Review and Comparative Analysis of Fiscal Policies

Governments worldwide are increasingly looking to fiscal policy to enhance and reinforce standards-based approaches to reducing vehicle emissions. The taxes, fees, rebates, and other instruments in use or proposed vary significantly in what they measure, their stringency, timing, and other details. That makes comparison across jurisdictions challenging, though it is essential to evaluating the relative benefits of different approaches and isolating best practices.

This report analyzes three types of taxes and incentives applied to new private passenger vehicles in eight of the world’s leading auto markets: (1) those that vary directly with vehicle CO2 emissions or fuel economy; (2) those that vary with a vehicle attribute related to CO2 emissions, such as engine size or vehicle weight; (3) those designed to promote alternative fuels or vehicles (e.g., ethanol, hybrids). It develops a quantitative comparison of the strength of the price signal created by each charge or incentive. To compare the price signal across such a varied set of fiscal instruments, the authors calculate equivalent marginal CO2 rates as measured by U.S. dollar assigned to each marginal gram of CO2 emitted from one kilometer of driving.

Figure ES4 Comparing policy stringency across countries

Overall, European nations tend to have higher CO2 efficiencies, as they tend to have more direct (though typically discontinuous) CO2-based fiscal measures. Japan’s policy is nearly as efficient, because the various components of its tax scheme collectively function closely to a linear CO2 tax. Policies in China and India are significantly less efficient because both policies primarily link to vehicle engine size, and U.S. policy is the least efficient because it affects only a very limited number of models in the market.

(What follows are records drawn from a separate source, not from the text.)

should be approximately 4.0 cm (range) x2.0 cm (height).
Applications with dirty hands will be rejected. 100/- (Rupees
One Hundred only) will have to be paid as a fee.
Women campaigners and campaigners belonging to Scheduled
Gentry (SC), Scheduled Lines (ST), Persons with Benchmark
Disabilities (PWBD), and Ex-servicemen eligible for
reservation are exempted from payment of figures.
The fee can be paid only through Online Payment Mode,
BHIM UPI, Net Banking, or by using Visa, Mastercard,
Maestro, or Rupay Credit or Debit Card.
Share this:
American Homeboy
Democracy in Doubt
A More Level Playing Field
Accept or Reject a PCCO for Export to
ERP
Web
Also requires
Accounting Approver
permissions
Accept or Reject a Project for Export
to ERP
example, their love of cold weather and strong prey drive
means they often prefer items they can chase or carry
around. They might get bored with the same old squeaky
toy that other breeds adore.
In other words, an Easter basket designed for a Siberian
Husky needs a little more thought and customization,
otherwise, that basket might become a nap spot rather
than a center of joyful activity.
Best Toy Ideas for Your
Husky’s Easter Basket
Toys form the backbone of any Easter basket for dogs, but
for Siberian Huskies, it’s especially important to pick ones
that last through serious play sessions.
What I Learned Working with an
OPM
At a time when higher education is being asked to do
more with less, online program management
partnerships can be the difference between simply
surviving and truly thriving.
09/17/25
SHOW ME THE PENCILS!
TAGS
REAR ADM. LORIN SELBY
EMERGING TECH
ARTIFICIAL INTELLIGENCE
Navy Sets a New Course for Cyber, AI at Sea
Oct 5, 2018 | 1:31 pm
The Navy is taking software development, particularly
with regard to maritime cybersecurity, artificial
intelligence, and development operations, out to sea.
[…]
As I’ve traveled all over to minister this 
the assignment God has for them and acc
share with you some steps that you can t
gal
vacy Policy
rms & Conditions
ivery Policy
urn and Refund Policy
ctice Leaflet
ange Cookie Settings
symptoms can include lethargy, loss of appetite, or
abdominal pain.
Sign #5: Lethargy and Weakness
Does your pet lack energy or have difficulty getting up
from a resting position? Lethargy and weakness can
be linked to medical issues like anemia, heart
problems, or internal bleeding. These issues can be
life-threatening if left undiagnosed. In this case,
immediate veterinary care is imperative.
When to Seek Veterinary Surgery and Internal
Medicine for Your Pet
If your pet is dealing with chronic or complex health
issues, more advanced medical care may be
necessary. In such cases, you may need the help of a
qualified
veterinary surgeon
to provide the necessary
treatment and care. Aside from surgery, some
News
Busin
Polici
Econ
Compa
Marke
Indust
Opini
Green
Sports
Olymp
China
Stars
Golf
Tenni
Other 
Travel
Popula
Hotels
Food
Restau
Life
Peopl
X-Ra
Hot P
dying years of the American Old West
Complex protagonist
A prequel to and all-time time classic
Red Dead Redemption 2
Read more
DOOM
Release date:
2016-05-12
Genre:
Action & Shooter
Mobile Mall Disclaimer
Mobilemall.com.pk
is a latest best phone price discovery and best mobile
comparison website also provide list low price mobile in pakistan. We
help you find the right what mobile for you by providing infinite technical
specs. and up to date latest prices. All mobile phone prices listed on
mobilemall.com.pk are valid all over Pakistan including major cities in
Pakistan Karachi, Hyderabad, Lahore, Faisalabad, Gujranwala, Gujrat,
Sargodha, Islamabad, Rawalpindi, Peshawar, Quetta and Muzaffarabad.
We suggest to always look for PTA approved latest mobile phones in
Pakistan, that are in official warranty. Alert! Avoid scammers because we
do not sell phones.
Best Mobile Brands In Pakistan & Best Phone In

The report also proposes a set of qualitative criteria for fiscal policies aimed at encouraging the purchase and manufacture of low-CO2-emission vehicles. Most importantly, the authors argue that taxes and incentives should be directly linked to vehicle CO2 emissions. Attribute-based charges cannot provide a consistent incentive to lower CO2 emissions, because manufacturers could at least theoretically change vehicle designs to minimize or avoid penalties without actually lowering emissions. A direct CO2-based system, on the other hand, assures an incentive to reduce vehicle CO2 emissions.

As this report highlights, countries have not optimized fiscal policies to drive down CO2 emissions from passenger vehicles across the new vehicle fleet. By linking incentives to CO2 emissions rather than vehicle attribute, price signals could be made stronger and policies more robust, and converting fixed taxes and fees to CO2-based incentives would further enhance the price signal for CO2 without necessarily changing the overall tax burden significantly.